**Records for the exercise**.

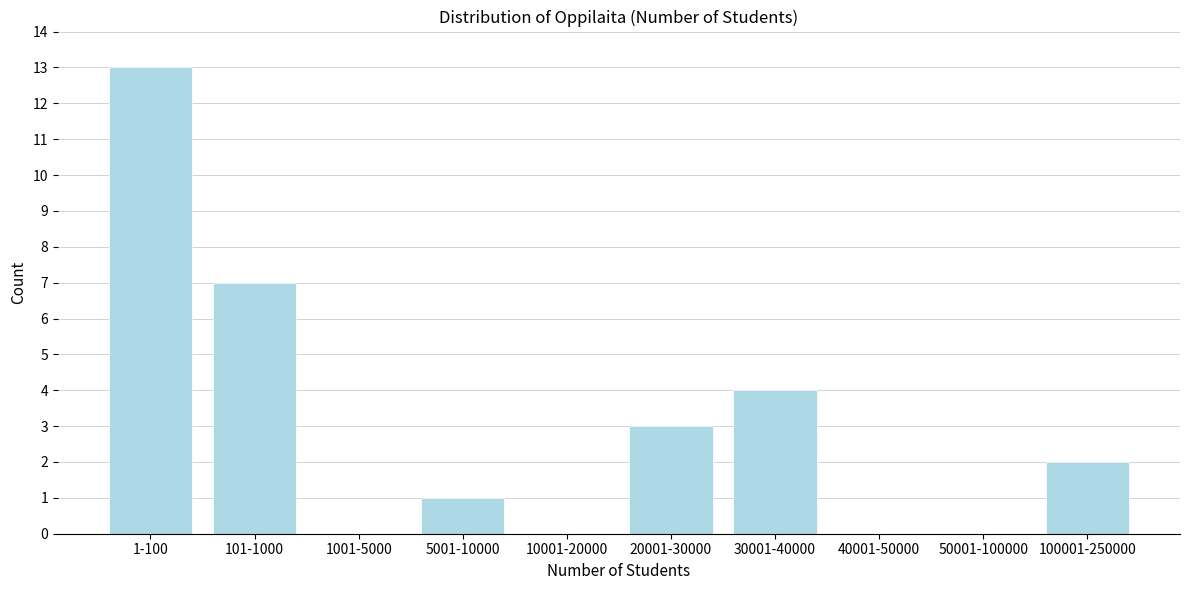

Reading left to right, list all the values displayed in this chart.

1-100=13	101-1000=7	1001-5000=0	5001-10000=1	10001-20000=0	20001-30000=3	30001-40000=4	40001-50000=0	50001-100000=0	100001-250000=2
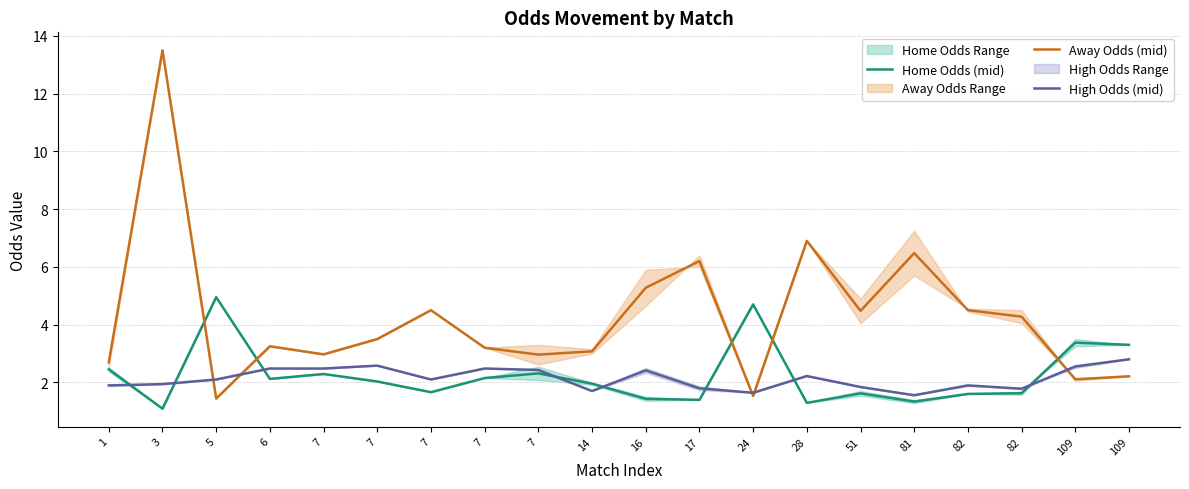

What is the value of the High Odds (mid) point at the 4th from the left?

2.5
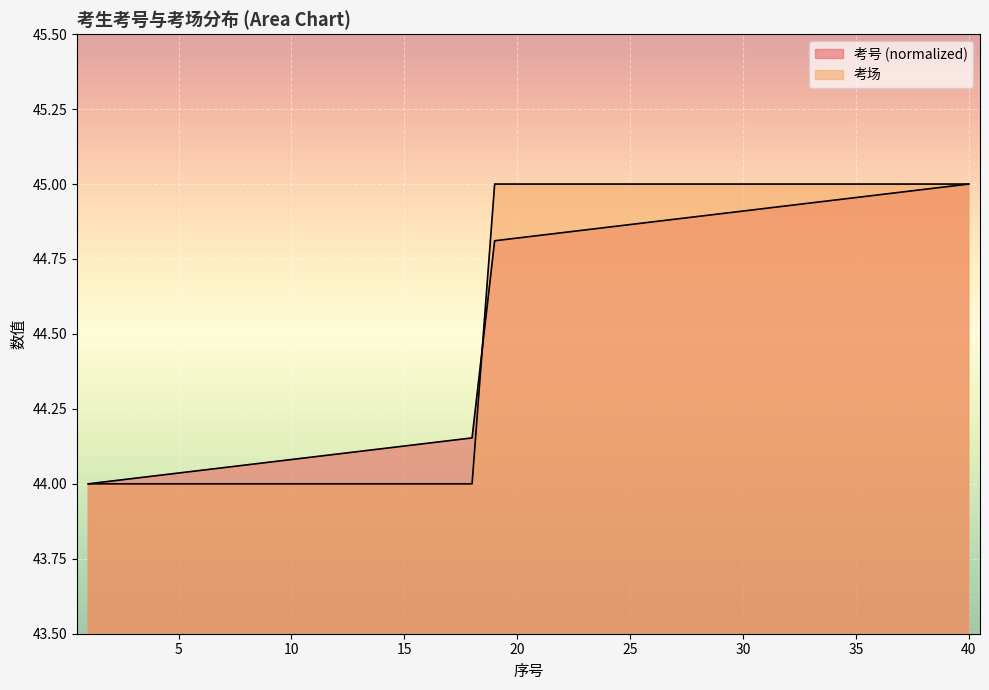

What is the difference between the second highest and minimum values in the 考号 series?

1.0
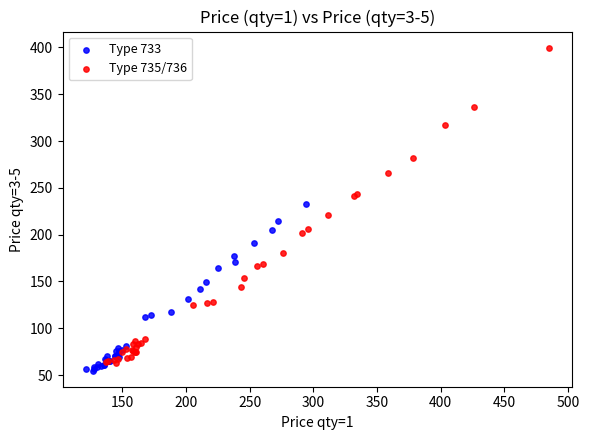

Which series reaches the maximum Y coordinate?

Type 735/736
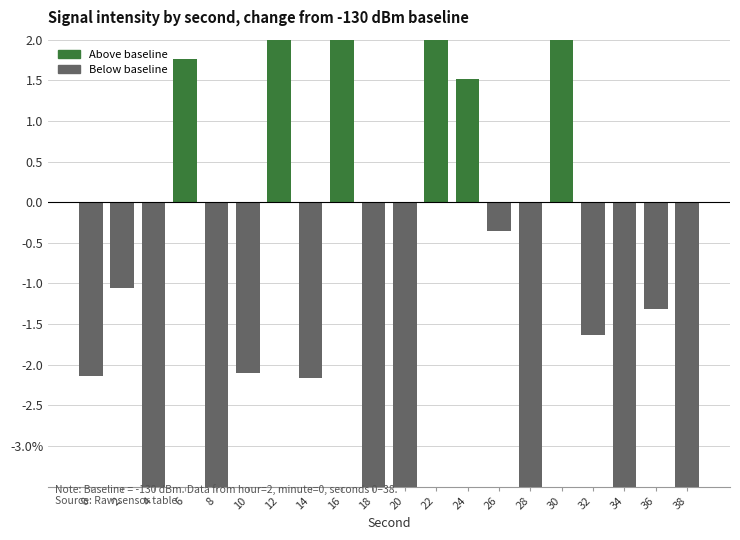

What is the greatest value displayed?

5.6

**What this task involves**.
Rewrite all of the records above, replacing "series" with "data set" throughout and leaving everything else unchanged. Omit the pictures from your answer.

**Response to this task**.
Reading left to right, list all the values displayed in this chart.

1-100=13	101-1000=7	1001-5000=0	5001-10000=1	10001-20000=0	20001-30000=3	30001-40000=4	40001-50000=0	50001-100000=0	100001-250000=2

What is the value of the High Odds (mid) point at the 4th from the left?

2.5

What is the difference between the second highest and minimum values in the 考号 data set?

1.0

Which data set reaches the maximum Y coordinate?

Type 735/736

What is the greatest value displayed?

5.6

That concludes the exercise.